Саперы раздобыли в соседних хуторах семь бутылок бензина и ведро керосина. Егорычев взял с собой отделение саперов, остальные бойцы должны были пойти с Буковским.
На развилке дорог Егорычев увидел Ключникова, Пименова и Ладеева. Они сидели на откосе дорожной канавы, перед ними лежала развернутая карта. Рядом на пригорке виднелась землянка — командный пункт заместителя командира бригады. Егорычев остановил машину и подошел к Ключникову:
— Саперы прибыли в ваше распоряжение, товарищ полковник.
Ключников о чем-то задумался и с минуту молчал. Потом наклонился к карте, на которой Пименов наносил линию фронта. Через плечо полковника Егорычев увидел черную жирную стрелку, идущую от Каймри к Винтри, — прорыв противника.
— Занимайте пока оборону на этих горках, — сказал Ключников. — А ночью пойдете к Каймри.
Саперы быстро окопались на склонах холмов, или горок Вийеристи Мяед, как называли их эстонцы. Эти холмы тянулись по всему узкому перешейку полуострова Сырве от Рижского залива до бухты Лыу и служили надежным естественным препятствием для продвижения к Менту техники врага. Справа от них стояла 45-миллиметровая противотанковая пушка.
Подошли остальные саперы и небольшая группа бойцов инженерной роты во главе с командиром лейтенантом Савватеевым.

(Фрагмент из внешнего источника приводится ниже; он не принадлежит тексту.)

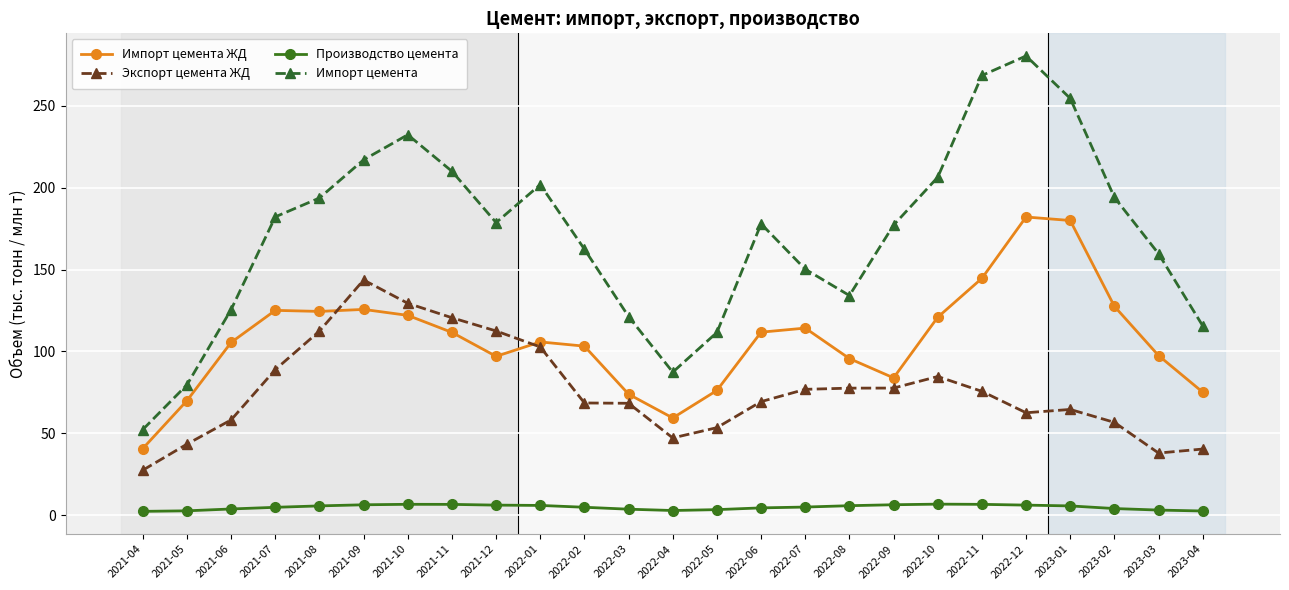

What is the average value of the Импорт цемента series?

171.0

— И это вся ваша рота? — оглядев саперов, спросил Савватеев.
— Да, — ответил Егорычев.
— И у меня не больше…
— Вас тоже на прорыв?
— А куда же еще?
— Окапывайтесь быстрее, — показал Егорычев на небо — вдоль линии фронта с запада на восток летели «юнкерсы». — А то ударят.
Едва успели бойцы инженерной роты зарыться в землю, как над развилкой дорог появились самолеты. Минут двадцать на бреющем полете они настойчиво обстреливали из крупнокалиберных пулеметов развилку и близлежащие холмы и под конец сбросили серию мелких бомб. К счастью, никто из саперов не пострадал.

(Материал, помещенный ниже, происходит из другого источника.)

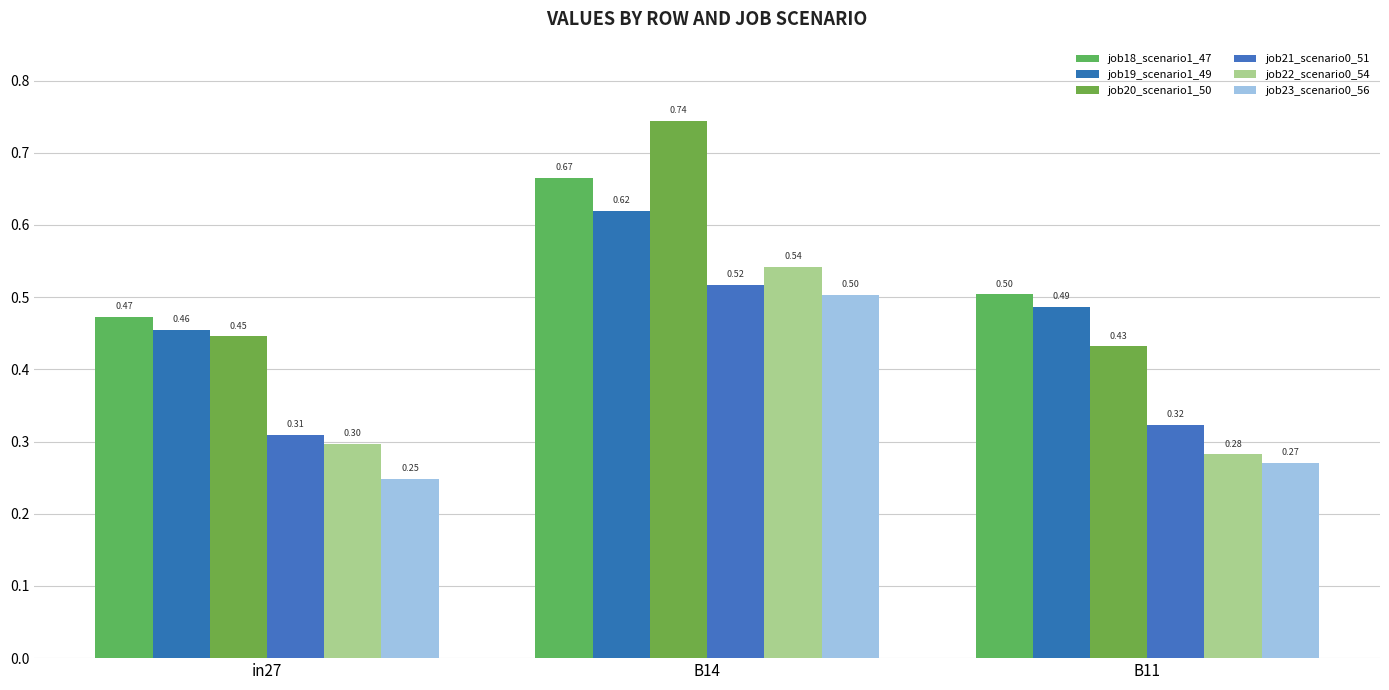

At which category is the sum across all series the highest?

B14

Вскоре на развилку дорог выскочили немецкие автоматчики. Егорычев и Савватеев поняли: немцы хотели во что бы то ни стало захватить важную для них развилку, от которой одна дорога шла на Менту, а вторая — к бухте Лыу. Особенно противнику необходима была дорога к Лыу: по ней можно было бы зайти в тыл левому сектору обороны майора Марголина.
— Огонь, саперы! Огонь! — скомандовал Егорычев и сгоряча выпустил из пистолета всю обойму.
Рядом с ним стрелял из винтовки политрук Троль. Спокойно прицеливаясь, он хладнокровно нажимал на спусковой крючок и привычным движением правой руки перезаряжал винтовку. «Выдержка же у политрука», — спохватился Егорычев и, спрятав в кобуру пистолет, взял винтовку.
Открыла огонь и противотанковая пушка. Немецкие автоматчики, не ожидавшие такого сопротивления, быстро очистили развилку и отошли назад, за песчаный бугор. Вместо них появились мотоциклисты. На большой скорости они хотели проскочить опасный район, но артиллеристы первым же выстрелом сшибли головной мотоцикл. Еще один мотоцикл прямым попаданием снаряда был перевернут вверх колесами. Два других пытались объехать дорогу стороной, но артиллеристы в упор расстреляли и их.